Il brutto è che in parlamento ci sono PdL e Pd, con qualche rumoroso partito nanetto, ridicolmente giustizialista o stupidamente xenofobo, che si occupa di tutto meno che delle cruciali questioni economiche e sociali, e i due partiti sistemici, uno dei quali oggi malconcio, sembrano in sintonia nell’attacco al diritto di sciopero, portando l’affondo – per ora – nei servizi essenziali, con un occhio di riguardo al settore dei trasporti pubblici.
Certo, non possiamo dire di amare i Cobas dei ferrovieri che con scioperi continui colpiscono e danneggiano soprattutto i poveri: lavoratori pendolari, studenti, ecc.
Sicuramente non amiamo i super pagati piloti e assistenti di volo ex Alitalia, oggi Cai, che troppo spesso ci hanno lasciato a terra.

***

▶ _Attività previste_
(1) Nel testo sul diritto di sciopero, a quale settore è riservato "un occhio di riguardo" nell'affondo dei due partiti sistemici?
(2) Traduci in inglese questa frase del testo sul diritto di sciopero: "Sicuramente non amiamo i super pagati piloti e assistenti di volo ex Alitalia, oggi Cai, che troppo spesso ci hanno lasciato a terra."
(3) Prosegui il testo sul diritto di sciopero dopo la sua ultima frase.

▶ _Dati mostrati_
***

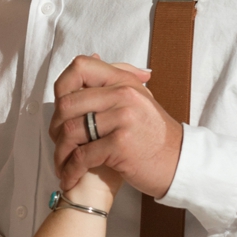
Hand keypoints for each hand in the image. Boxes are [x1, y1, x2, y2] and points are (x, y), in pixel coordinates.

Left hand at [49, 58, 173, 196]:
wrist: (180, 163)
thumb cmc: (154, 135)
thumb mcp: (139, 99)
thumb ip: (114, 81)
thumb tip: (92, 57)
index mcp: (124, 82)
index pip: (80, 68)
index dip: (63, 87)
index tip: (61, 110)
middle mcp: (124, 95)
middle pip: (67, 104)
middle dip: (56, 129)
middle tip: (59, 145)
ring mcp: (123, 118)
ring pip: (70, 131)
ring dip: (61, 154)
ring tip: (63, 166)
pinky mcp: (121, 144)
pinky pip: (82, 156)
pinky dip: (71, 170)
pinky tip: (71, 178)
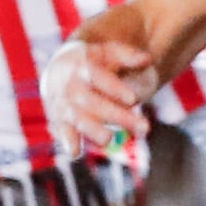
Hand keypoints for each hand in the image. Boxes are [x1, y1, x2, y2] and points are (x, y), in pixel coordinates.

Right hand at [40, 35, 156, 156]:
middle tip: (145, 128)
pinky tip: (75, 153)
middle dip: (117, 116)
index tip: (133, 100)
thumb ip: (128, 55)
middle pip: (90, 101)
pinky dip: (67, 140)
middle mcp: (67, 83)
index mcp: (80, 62)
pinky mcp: (59, 118)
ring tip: (109, 139)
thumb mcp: (110, 52)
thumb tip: (147, 59)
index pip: (98, 76)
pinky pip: (62, 129)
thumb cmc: (95, 60)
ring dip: (92, 130)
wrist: (62, 68)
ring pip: (76, 117)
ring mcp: (61, 101)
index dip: (114, 88)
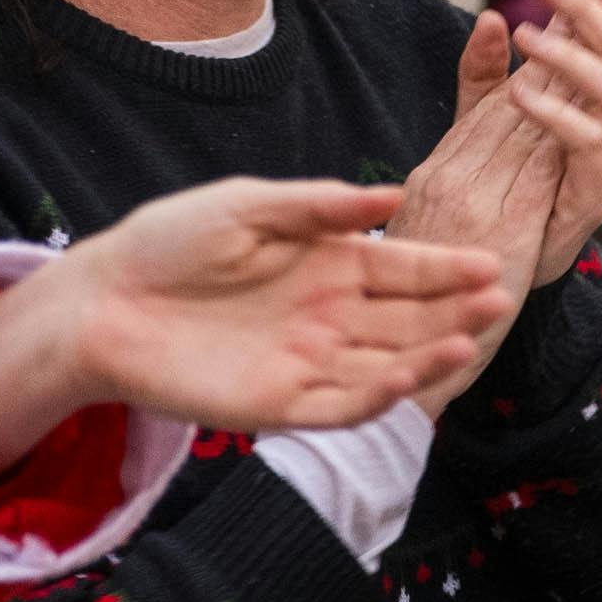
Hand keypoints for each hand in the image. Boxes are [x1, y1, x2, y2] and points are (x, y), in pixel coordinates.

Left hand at [0, 180, 518, 476]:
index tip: (491, 261)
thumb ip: (316, 204)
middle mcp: (328, 316)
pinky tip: (412, 375)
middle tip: (500, 295)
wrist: (101, 302)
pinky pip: (343, 406)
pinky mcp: (280, 406)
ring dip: (432, 355)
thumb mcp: (246, 205)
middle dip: (455, 309)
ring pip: (388, 364)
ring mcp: (308, 363)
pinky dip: (382, 395)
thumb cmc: (168, 242)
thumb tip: (389, 195)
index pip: (402, 266)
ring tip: (474, 335)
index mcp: (325, 263)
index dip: (446, 266)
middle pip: (408, 317)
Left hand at [395, 0, 601, 295]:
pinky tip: (521, 93)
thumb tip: (487, 17)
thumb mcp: (480, 124)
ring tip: (528, 35)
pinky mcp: (591, 196)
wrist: (495, 269)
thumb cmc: (496, 192)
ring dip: (573, 56)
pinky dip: (558, 113)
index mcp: (586, 103)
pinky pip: (587, 145)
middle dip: (587, 10)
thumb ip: (483, 75)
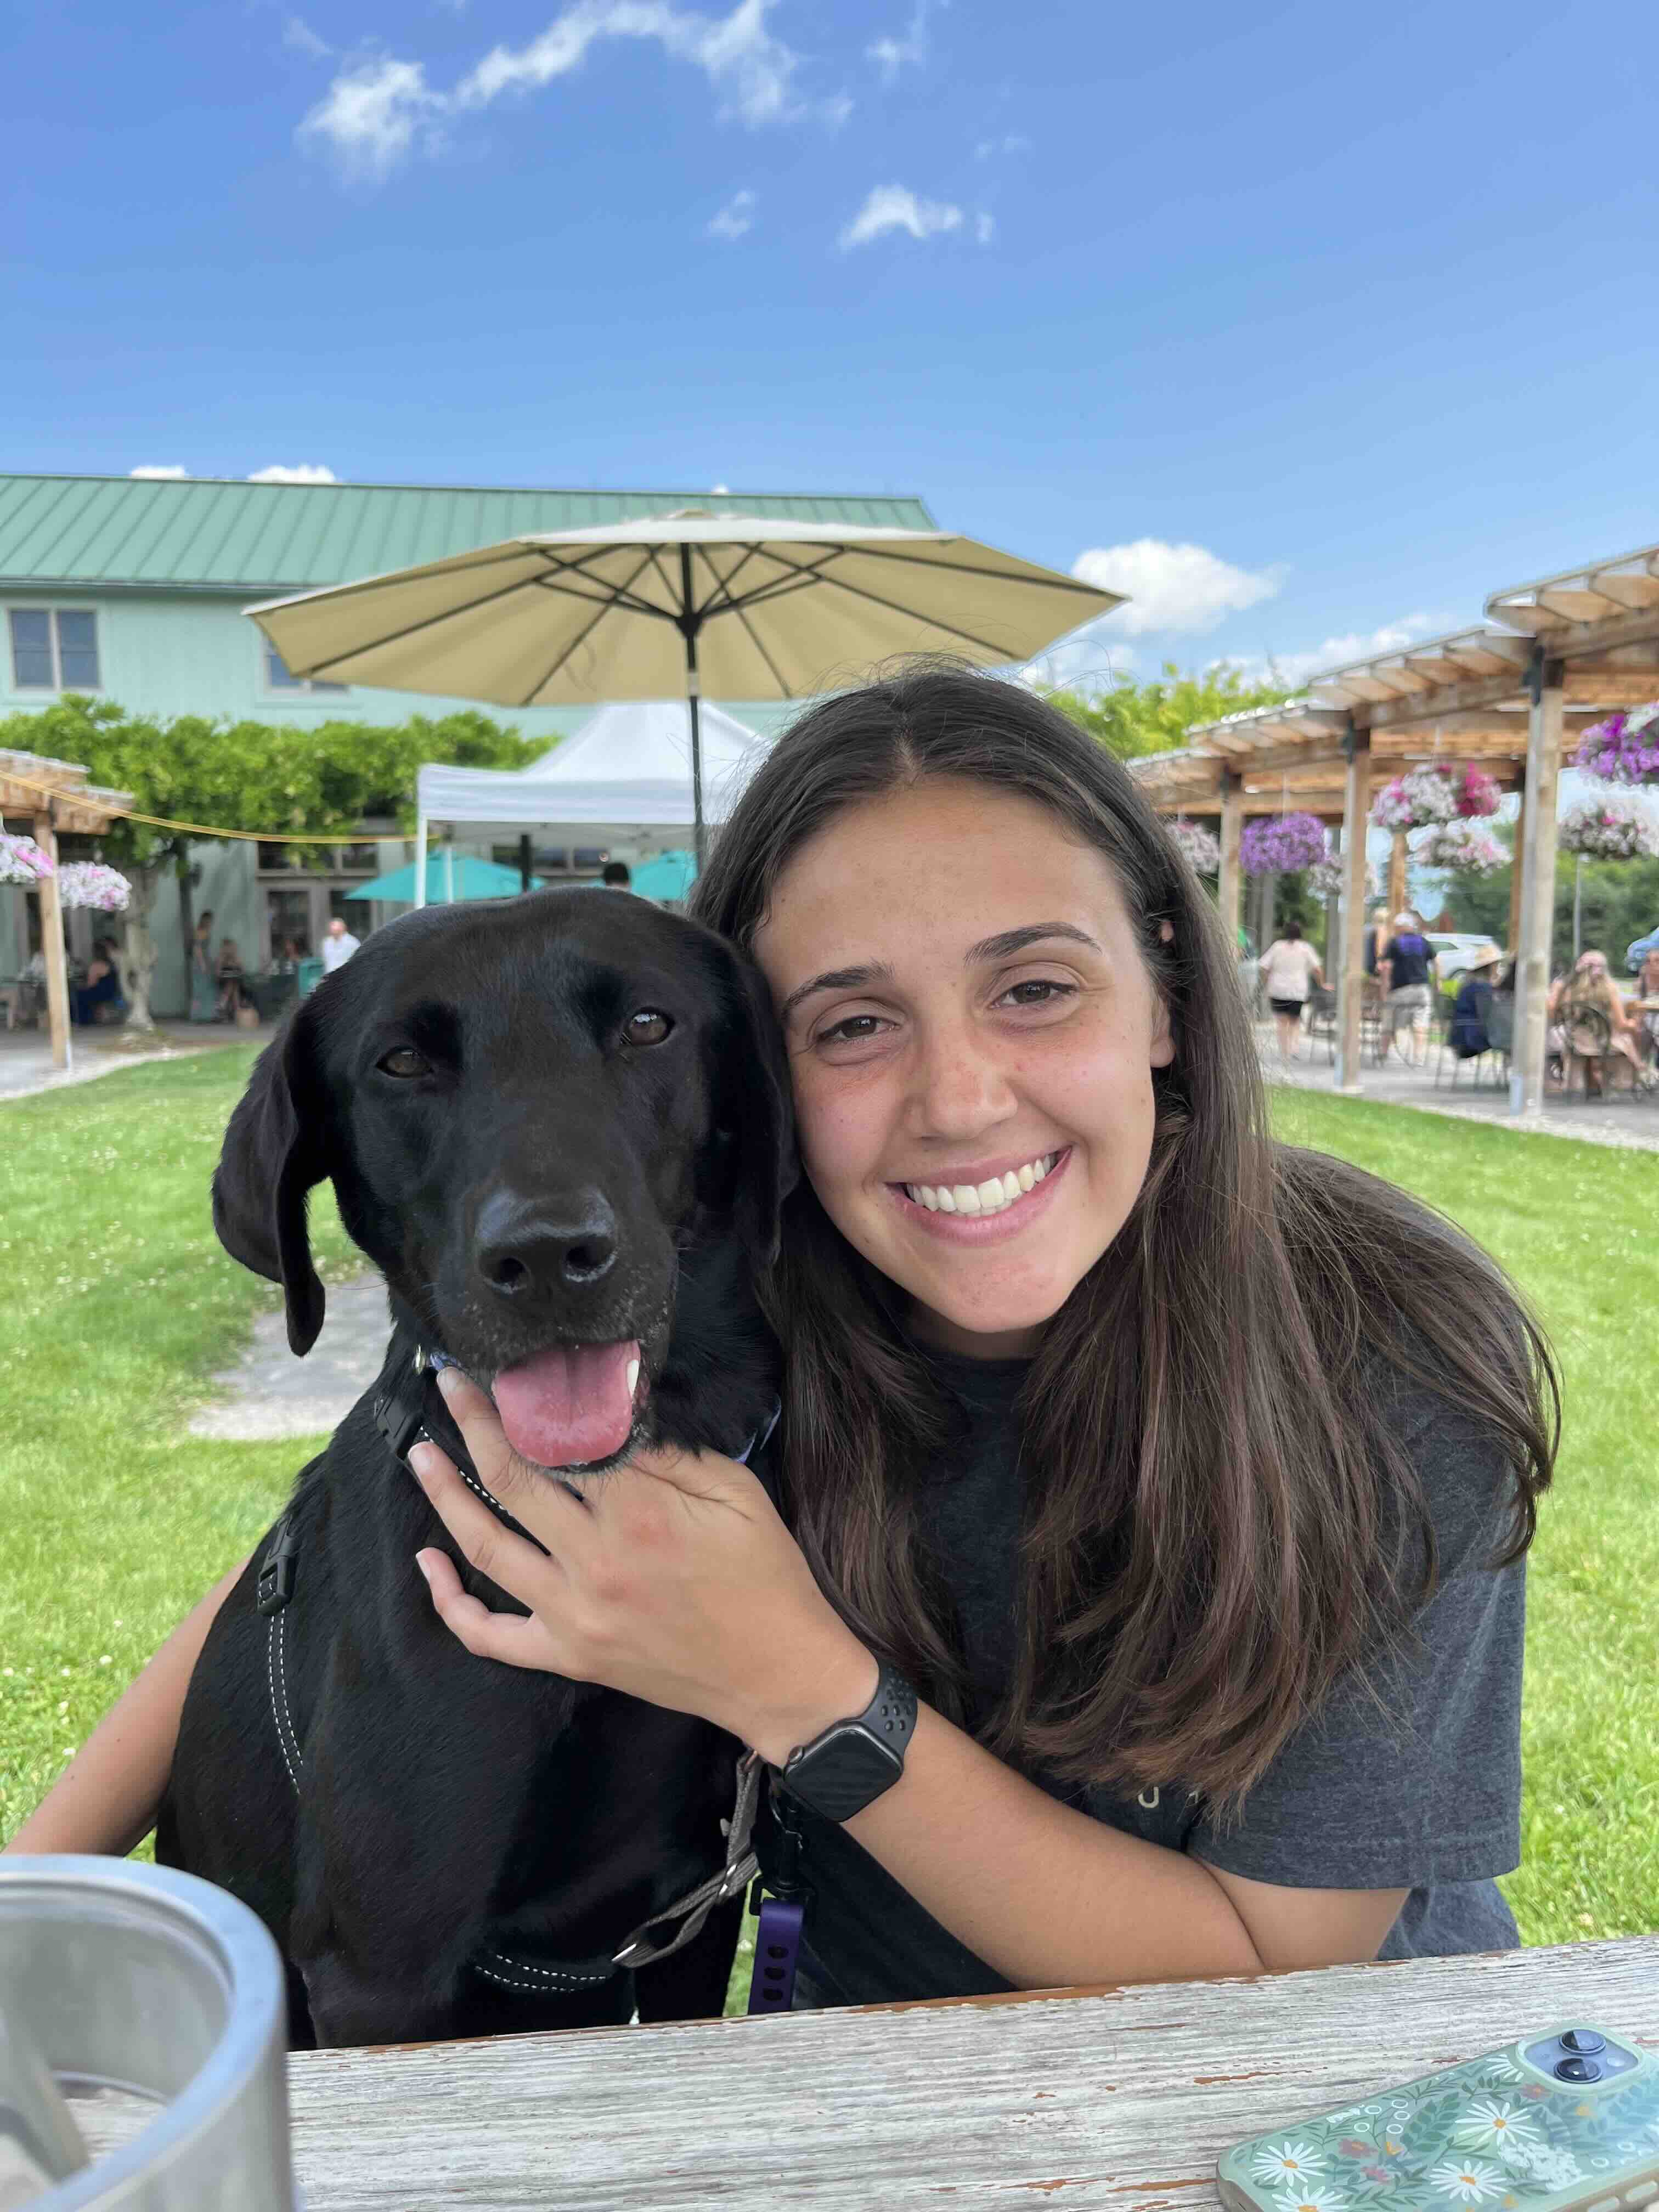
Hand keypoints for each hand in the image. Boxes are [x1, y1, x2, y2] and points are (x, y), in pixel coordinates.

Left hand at [408, 1369, 877, 1764]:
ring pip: (485, 1547)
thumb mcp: (736, 1492)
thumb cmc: (765, 1575)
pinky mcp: (568, 1656)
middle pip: (512, 1479)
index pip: (563, 1440)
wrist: (777, 1674)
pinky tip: (426, 1563)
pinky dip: (448, 1601)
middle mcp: (596, 1562)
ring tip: (421, 1455)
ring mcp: (574, 1615)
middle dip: (473, 1424)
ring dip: (444, 1495)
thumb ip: (669, 1452)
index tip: (501, 1368)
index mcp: (641, 1514)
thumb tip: (612, 1408)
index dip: (526, 1399)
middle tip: (448, 1386)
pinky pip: (489, 1635)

***

▶ _Risultati attesi_
(1) Al settore dei trasporti pubblici.

(2) We certainly do not love the highly paid pilots and flight attendants of the former Alitalia, now Cai, who all too often have left us stranded.

(3)
Tuttavia, questo attacco al diritto di sciopero, se nelle intenzioni dichiarate da Sacconi & C. e persino nelle parole dell’ingessato presidente della camera, Gianfranco Fini, vuole evitare continui disagi a chi fruisce di un servizio principale e essenziale, impedendo che l’esercizio dello sciopero comprometta «oltre misura il godimento di altri diritti della persona ugualmente garantiti in Costituzione» – secondo Fini – l’impressione è che il probabile, futuro decreto governativo in materia sarà una sorta di “cavallo di troia” per stroncare gli scioperi, quelli reali, anche in molti altri settori.
Intanto, come accennato, ci si appresta a rendere obbligatorio lo sciopero virtuale per determinate categorie professionali.
Conviene far riferimento, per un momento, al testo originale del disegno di legge richiamato in apertura, presentato nell’ottobre dello scorso anno alla presidenza del senato, in cui nella relazione d’apertura di definisce lo sciopero virtuale come «la forma di agitazione collettiva che un sindacato o una coalizione di altro genere possono scegliere di proclamare in alternativa rispetto allo sciopero tradizionale, soprattutto in un settore di servizi pubblici […ma il bello è che …] A seguito della proclamazione dello sciopero virtuale , i lavoratori vi aderiscono continuando a svolgere regolarmente le proprie mansioni, rinunciando tuttavia alle rispettive retribuzioni».
Strabiliante! Si resta quindi a lavorare e si deve “devolvere” la giornata di sciopero ad un fondo di solidarietà in cui mette qualcosa anche l’azienda.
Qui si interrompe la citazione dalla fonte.